What you have to do: Count the lines in the records beneath this task that contain the string "sloupci", then give the count by itself.

Dataset:
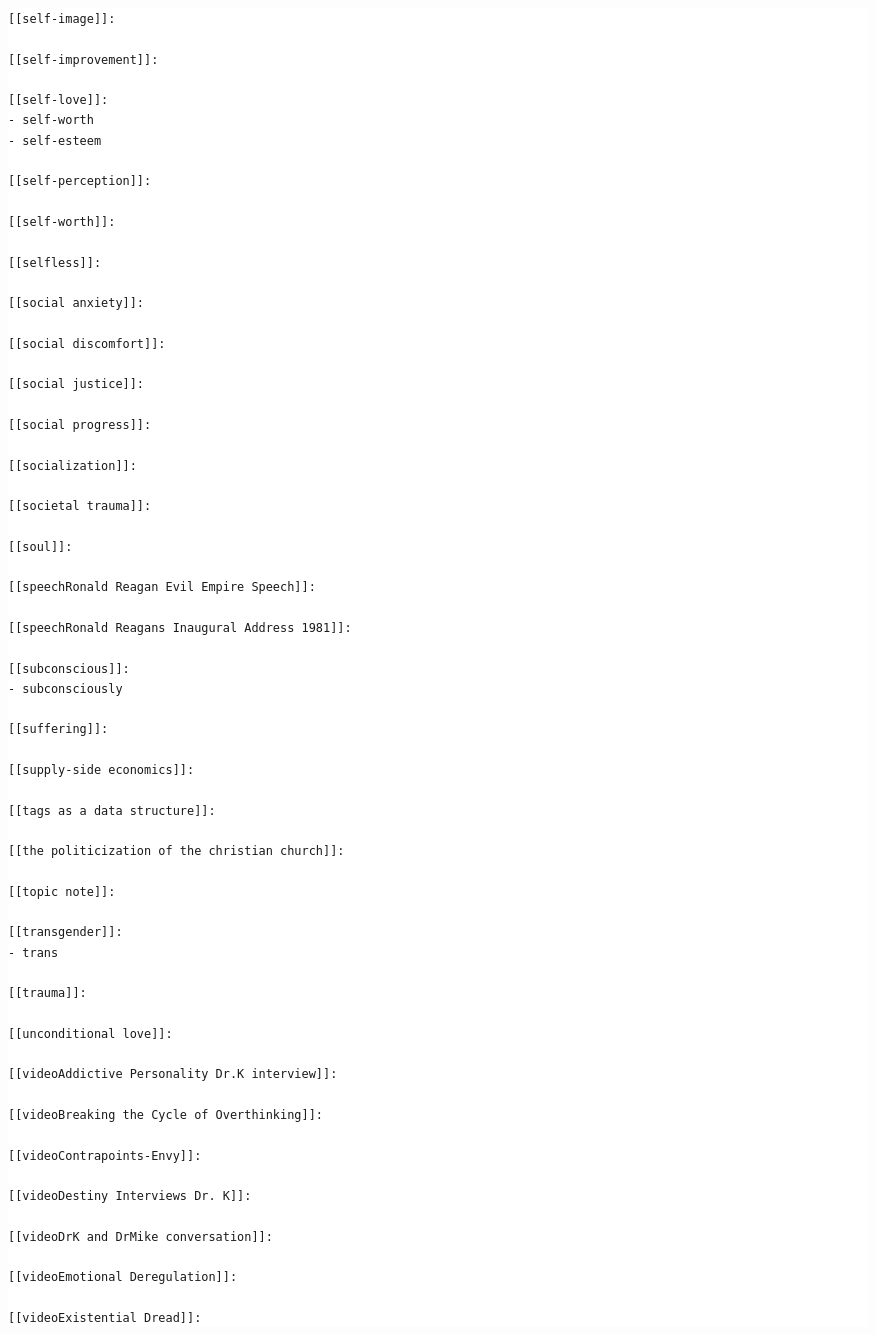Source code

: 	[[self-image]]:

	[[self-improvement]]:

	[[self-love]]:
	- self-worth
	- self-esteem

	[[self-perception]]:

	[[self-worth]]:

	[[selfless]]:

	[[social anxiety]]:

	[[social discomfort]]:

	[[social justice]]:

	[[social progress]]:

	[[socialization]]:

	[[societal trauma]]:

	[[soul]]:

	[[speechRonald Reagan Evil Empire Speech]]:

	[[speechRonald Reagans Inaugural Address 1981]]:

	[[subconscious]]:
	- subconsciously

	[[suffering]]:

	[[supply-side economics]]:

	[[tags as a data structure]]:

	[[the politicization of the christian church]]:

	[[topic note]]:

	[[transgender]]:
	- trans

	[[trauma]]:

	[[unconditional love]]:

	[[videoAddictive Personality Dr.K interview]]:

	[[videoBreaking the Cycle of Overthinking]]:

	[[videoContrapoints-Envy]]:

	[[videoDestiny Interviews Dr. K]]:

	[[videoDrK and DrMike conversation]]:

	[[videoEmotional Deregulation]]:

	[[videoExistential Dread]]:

---

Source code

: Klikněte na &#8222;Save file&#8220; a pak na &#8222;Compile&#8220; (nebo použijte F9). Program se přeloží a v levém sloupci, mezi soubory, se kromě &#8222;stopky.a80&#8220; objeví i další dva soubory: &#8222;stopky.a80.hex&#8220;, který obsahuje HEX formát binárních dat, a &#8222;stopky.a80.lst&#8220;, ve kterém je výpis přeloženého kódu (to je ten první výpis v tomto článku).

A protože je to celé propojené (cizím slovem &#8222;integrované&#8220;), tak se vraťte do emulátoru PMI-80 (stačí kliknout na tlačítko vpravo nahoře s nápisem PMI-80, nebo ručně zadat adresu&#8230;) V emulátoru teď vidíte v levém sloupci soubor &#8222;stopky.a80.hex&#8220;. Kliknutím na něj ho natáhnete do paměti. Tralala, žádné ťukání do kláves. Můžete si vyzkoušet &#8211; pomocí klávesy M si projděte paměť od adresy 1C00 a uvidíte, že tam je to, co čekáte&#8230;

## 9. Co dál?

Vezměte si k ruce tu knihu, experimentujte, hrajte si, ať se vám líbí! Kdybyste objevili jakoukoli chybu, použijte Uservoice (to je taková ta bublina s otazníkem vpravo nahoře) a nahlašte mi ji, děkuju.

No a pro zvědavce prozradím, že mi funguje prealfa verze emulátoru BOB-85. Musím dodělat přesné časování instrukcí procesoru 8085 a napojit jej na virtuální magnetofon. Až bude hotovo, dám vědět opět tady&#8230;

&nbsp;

Output for this task: 2